Ga verder naar de inhoud

Door L. Arschodt, den Gentschen propagandist van kamermuziek, werd een boeiende en leerrijke voordracht over dit vak gehouden, waarin hij geholpen werd door verscheidene van zijn conservatoriumleerlingen (MM. Ellegiers, Steenbrugge, Doyen en Hanssens). Hij verwijlde bij de verschillende stadiën, die de kamermuziek gedurende circa zeven eeuwen doorloopen heeft, en gaf gepaste toelichtingen over elk der gekozen stukken, die onderteekend waren door Loeillet, Beethoven, Dvorak en Ryelandt. Wij kregen dus oude, classieke, Czeckische en modern-Vlaamsche muziek te horen. Even hartelijk als geestdriftig waren de toejuichingen van het talrijk opgekomen publiek. Leeraar en leerlingen hadden ze in ruime mate verdiend.

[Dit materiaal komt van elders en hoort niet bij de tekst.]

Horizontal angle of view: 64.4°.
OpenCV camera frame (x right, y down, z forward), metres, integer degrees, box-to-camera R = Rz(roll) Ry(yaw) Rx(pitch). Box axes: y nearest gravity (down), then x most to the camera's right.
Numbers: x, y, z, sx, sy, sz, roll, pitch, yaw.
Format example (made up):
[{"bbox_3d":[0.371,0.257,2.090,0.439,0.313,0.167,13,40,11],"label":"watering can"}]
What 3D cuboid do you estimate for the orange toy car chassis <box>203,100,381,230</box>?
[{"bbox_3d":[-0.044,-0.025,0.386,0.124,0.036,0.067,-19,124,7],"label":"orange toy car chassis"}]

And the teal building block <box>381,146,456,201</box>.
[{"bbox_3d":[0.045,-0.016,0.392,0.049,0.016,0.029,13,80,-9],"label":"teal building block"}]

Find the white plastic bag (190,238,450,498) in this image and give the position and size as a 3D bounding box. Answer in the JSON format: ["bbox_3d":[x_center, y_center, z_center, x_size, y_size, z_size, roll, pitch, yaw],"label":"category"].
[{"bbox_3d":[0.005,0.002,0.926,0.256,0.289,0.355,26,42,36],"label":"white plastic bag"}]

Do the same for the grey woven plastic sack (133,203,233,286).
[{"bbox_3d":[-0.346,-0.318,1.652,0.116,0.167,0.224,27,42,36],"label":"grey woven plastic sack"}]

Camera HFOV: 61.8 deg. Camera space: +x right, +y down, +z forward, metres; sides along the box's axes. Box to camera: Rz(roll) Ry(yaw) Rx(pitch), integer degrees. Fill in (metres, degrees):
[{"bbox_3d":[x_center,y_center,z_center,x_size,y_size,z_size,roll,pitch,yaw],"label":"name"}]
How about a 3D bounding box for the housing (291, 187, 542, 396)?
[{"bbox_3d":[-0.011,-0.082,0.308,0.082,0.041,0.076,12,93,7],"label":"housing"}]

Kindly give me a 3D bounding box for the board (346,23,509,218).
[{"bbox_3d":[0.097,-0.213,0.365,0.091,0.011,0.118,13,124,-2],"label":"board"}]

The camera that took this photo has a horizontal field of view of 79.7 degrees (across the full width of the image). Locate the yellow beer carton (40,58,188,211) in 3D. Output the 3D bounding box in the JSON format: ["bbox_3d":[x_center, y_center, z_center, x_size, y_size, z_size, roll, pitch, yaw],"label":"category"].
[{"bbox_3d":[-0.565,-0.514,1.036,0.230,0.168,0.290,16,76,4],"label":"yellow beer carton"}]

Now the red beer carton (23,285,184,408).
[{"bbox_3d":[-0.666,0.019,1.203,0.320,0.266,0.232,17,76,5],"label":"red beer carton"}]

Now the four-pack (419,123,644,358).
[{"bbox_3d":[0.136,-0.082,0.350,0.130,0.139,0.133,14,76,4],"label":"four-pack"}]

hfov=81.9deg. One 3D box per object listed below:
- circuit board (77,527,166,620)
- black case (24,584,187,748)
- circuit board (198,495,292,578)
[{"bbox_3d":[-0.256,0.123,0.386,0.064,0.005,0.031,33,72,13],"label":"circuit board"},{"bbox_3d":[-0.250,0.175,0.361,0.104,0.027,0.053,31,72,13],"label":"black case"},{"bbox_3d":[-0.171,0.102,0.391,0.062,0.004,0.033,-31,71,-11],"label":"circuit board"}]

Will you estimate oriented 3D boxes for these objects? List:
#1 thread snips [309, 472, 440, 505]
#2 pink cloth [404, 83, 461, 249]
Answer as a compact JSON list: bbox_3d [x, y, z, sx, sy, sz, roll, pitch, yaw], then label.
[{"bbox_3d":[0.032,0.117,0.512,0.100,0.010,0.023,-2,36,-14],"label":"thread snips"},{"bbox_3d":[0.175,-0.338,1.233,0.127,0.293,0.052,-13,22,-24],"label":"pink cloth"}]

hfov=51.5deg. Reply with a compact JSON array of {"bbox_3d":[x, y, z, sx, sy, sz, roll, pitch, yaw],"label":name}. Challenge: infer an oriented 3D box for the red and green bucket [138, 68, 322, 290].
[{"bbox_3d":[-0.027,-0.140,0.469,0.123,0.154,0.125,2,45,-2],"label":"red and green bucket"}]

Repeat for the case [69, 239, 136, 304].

Als intermezzi mochten wij classieke aria's en twee reeksen prachtliederen smaken, voorgedragen door de talentvolle Mej. A. Van Damme, voorzeker één der beste liederzangeressen, die Vlaamsch-België op dit oogenblik kan aanwijzen. De eerste reeks was gewijd aan Schubert-Schumann, de tweede aan ons eigen meesters van het lied. Deze laatste bestond uit Avond (Mortelmans, Ei, bezinne de Mei (Mestdagh), Moederke alleen (Uyttenhove) en Heeft het Roosje milde geuren (Benoit). De uitvoering kwam de volmaaktheid nabij. Altijd is mijn voorkeur gegaan naar de kamermuziek, die afwisselt met zang, boven kamermuziek kortaf. In Vlaanderen vooral zou die schikking aanbeveling verdienen. Ook aan de pianisten, Mej. Arschodt en Mej. Dupuis, komt een deel van den grooten bijval toe. Het ware wenschelijk, dat zulke concert-voordrachten op meer plaatsen konden ingericht worden, vooral in de Willemsfonds- en Davidsfondsafdeelingen.

N.N.: Het 23e Arschodt-concert, in: Muziek-Warande, jrg. 8, nr. 4, 1 april 1929, p. 91.